David, Jean-François Pescheux a rejoint l’Armée de Terre en qualité de président de l’équipe. Comment les contacts se sont-ils établis ?
Nous voulions absolument qu’il y ait un président au sein de l’équipe de l’Armée de Terre. Auparavant, j’occupais les fonctions de président, de manager et de directeur sportif. C’était un peu compliqué. Puisque nous voulons monter en Continentale Pro la saison prochaine, nous avons contacté Jean-François qui est venu nous voir, qui a vu comment nous travaillions et qui a pris la décision de nous rejoindre comme président de l’équipe.

Comment allez-vous vous répartir les rôles ?
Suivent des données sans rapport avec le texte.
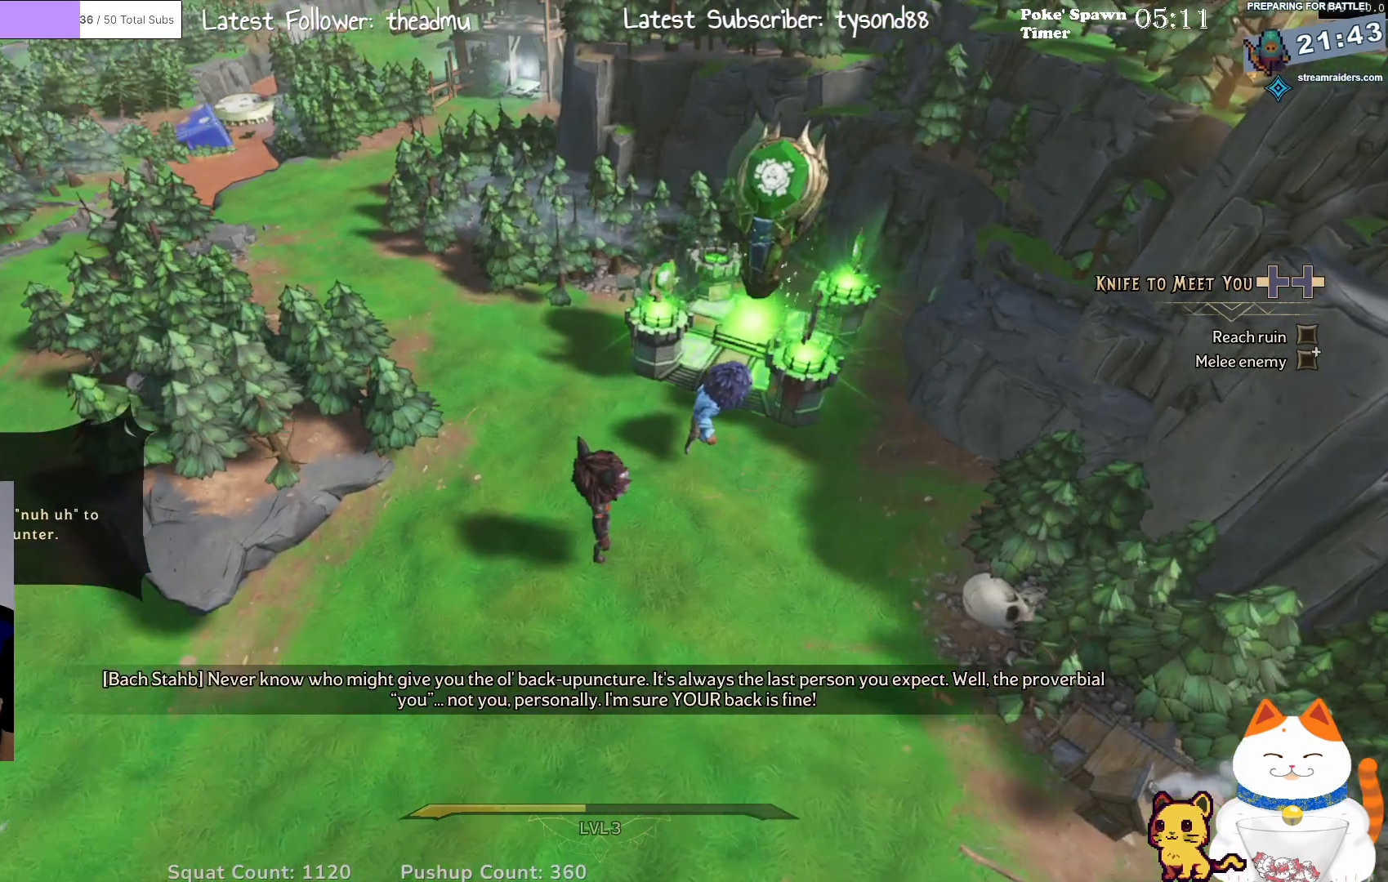
{"buttons": [], "left_stick": "center", "right_stick": "center", "events": []}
Je vais surtout gérer la partie sportive et aider Jean-François Pescheux sur la partie administrative que je traitais auparavant. Jean-François, au vu de son nom, de sa carrière et de ses relations dans le milieu du vélo, va énormément nous aider sur l’organisation des courses, sur les relations avec la Ligue Nationale de Cyclisme. Pour ce qui est de la relation avec les partenaires, nous allons nous partager le travail.

Vous étiez donc demandeur de la création de cette fonction.
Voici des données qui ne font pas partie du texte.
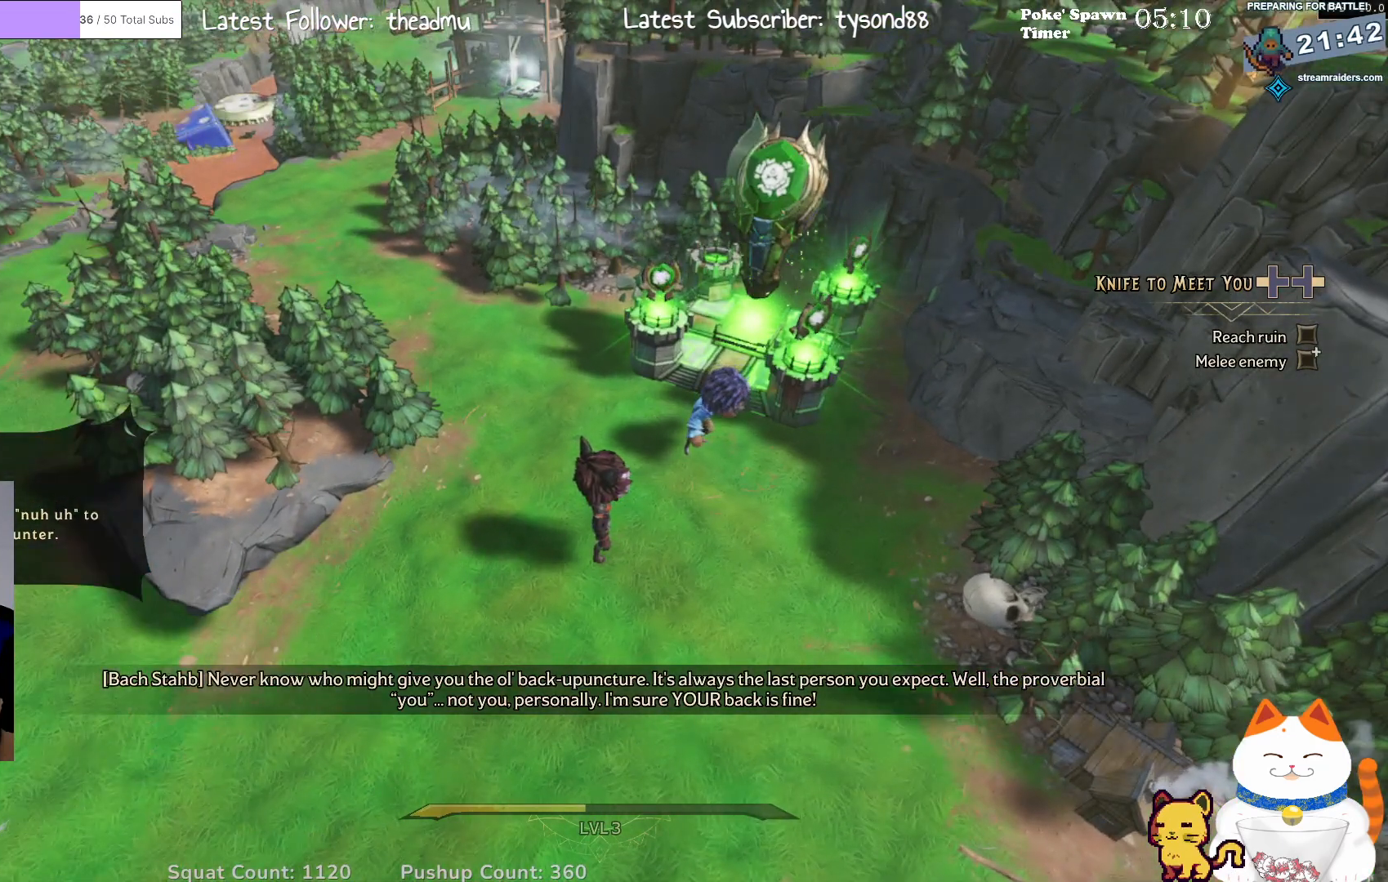
{"buttons": [], "left_stick": "center", "right_stick": "center", "events": []}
Tout à fait. Il était nécessaire de faire évoluer l’équipe. Qu’un manager soit aussi président et directeur sportif ne se voyait pas forcément. Il nous fallait quelqu’un pour m’aider à faire ce travail. Jean-François est en fait un jeune retraité. Cela fait maintenant deux ans qu’il a quitté ASO. Il a trouvé le défi intéressant. Je tenais et l’institution militaire également tenait à ce qu’il y ait un président pour la suite de l’aventure. Elle ne va pas s’arrêter là puisque nous désirons évoluer en deuxième division l’année prochaine.

Un passage en Continentale Pro qui avait été envisagé dès l’an dernier ?
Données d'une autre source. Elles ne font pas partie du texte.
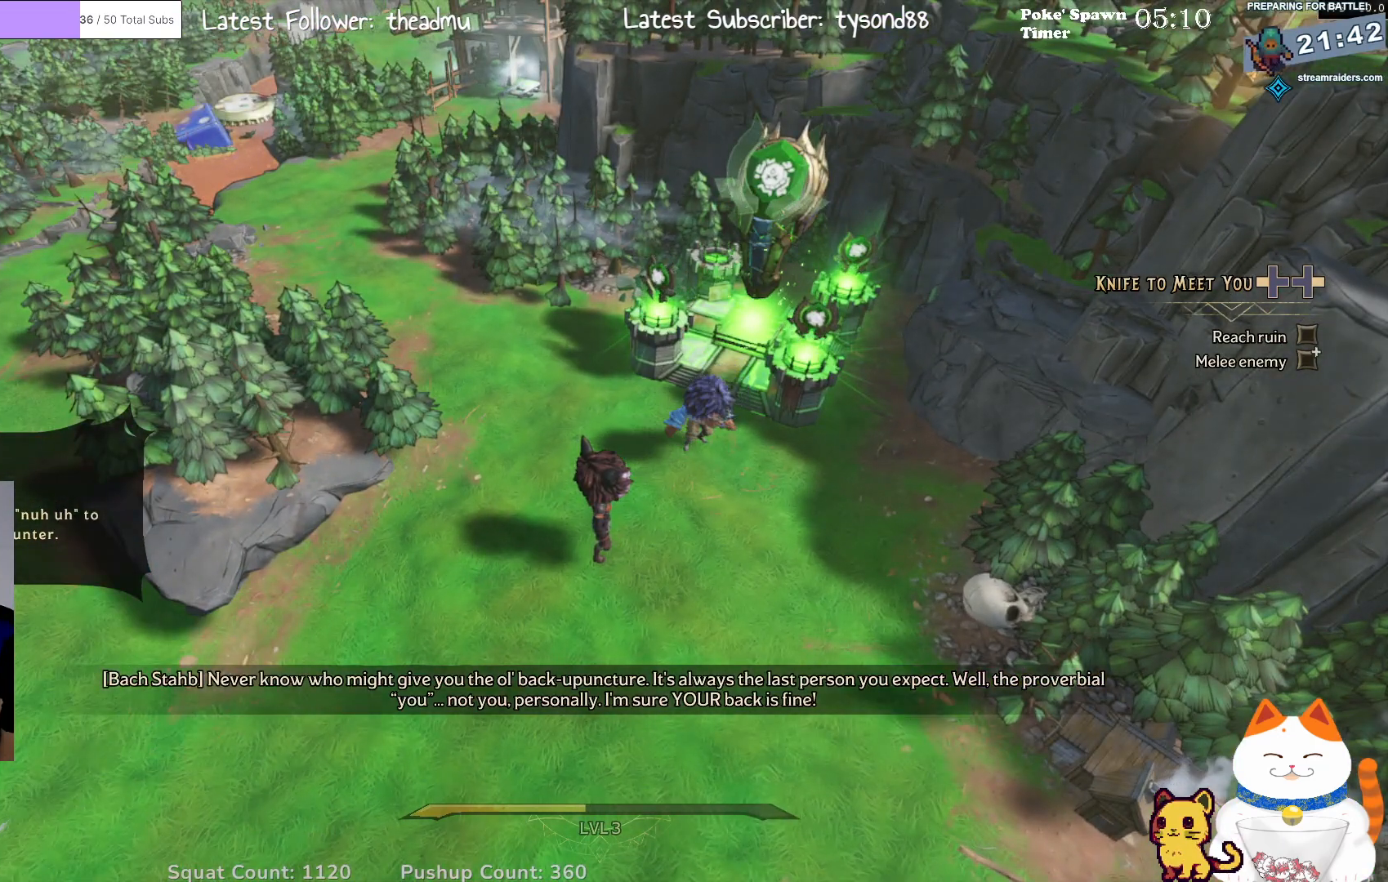
{"buttons": [], "left_stick": "center", "right_stick": "right", "events": [[250, "right_stick", "right"]]}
Effectivement, nous avons déposé un dossier pour être en deuxième division dès cette année. Malheureusement, notre partenaire n’était pas encore prêt. Quand un partenaire désire s’engager avec une Continentale Pro, il doit sortir l’argent presque un an avant que son engagement soit effectif. Nous avons donc décalé le projet pour 2018. L’objectif avec Jean-François Pescheux est de remettre tout cela en place pour la saison prochaine. C’est notre objectif principal.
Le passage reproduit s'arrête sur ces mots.